Supplied information
>>

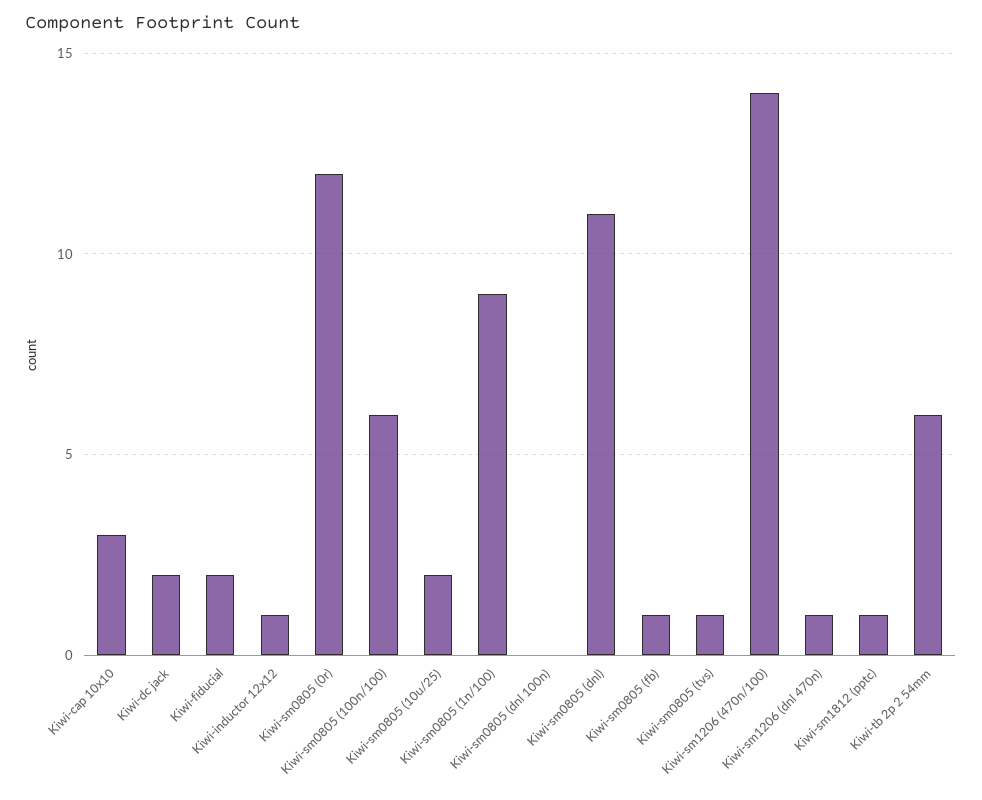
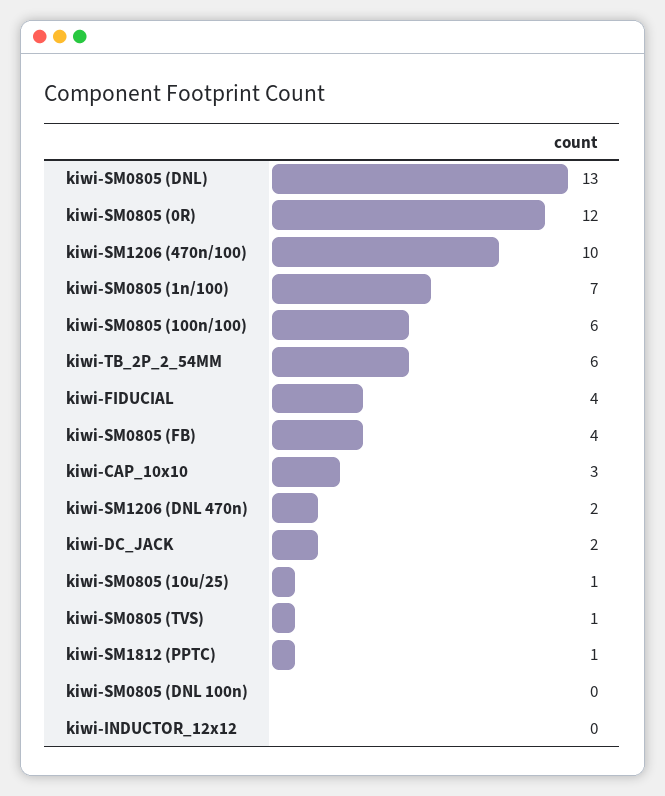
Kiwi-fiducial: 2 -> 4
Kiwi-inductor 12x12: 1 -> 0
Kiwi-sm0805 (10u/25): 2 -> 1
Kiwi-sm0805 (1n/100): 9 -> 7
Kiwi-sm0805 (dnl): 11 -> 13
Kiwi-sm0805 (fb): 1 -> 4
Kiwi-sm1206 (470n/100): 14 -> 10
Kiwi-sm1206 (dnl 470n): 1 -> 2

<<
>>

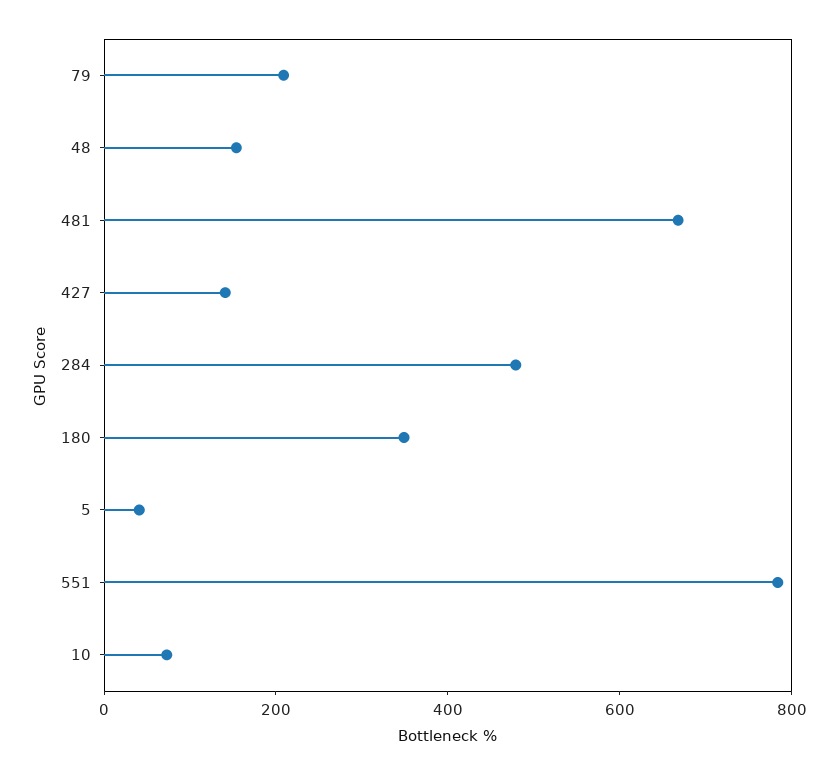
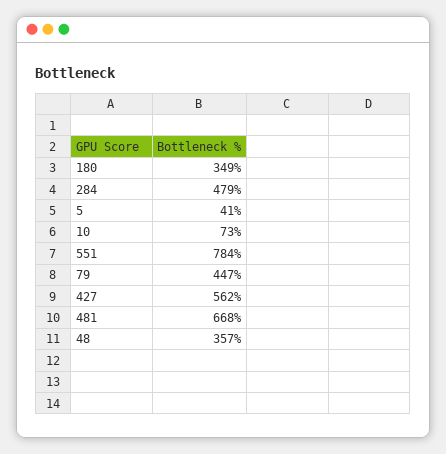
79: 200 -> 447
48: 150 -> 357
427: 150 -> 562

<<

To-do item
Beginning with the line containing "Kiwi-fiducial: 2 -> 4" in the material above, copy every line exactly until you have copied the line containing "Kiwi-sm1206 (dnl 470n): 1 -> 2".

Response
Kiwi-fiducial: 2 -> 4
Kiwi-inductor 12x12: 1 -> 0
Kiwi-sm0805 (10u/25): 2 -> 1
Kiwi-sm0805 (1n/100): 9 -> 7
Kiwi-sm0805 (dnl): 11 -> 13
Kiwi-sm0805 (fb): 1 -> 4
Kiwi-sm1206 (470n/100): 14 -> 10
Kiwi-sm1206 (dnl 470n): 1 -> 2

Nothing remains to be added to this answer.